→ Task description:
Search the data for "energy". Each line containing it is to be copied.

→ Task material:
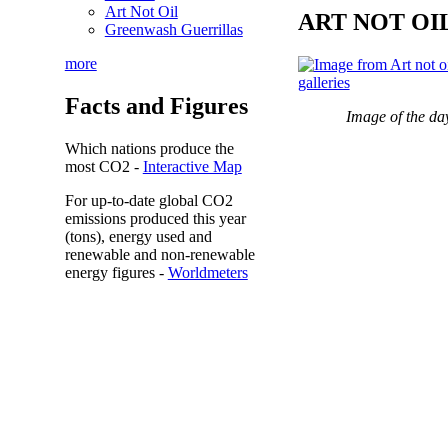
Art Not Oil
ART NOT OI
Greenwash Guerrillas
more
Facts and Figures
Image of the da
Which nations produce the
most
CO2
-
Interactive Map
For up-to-date global CO2
emissions
produced this year
(tons), energy used and
renewable and non-renewable
energy figures -
Worldmeters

→ Exercise result:
(tons), energy used and
energy figures -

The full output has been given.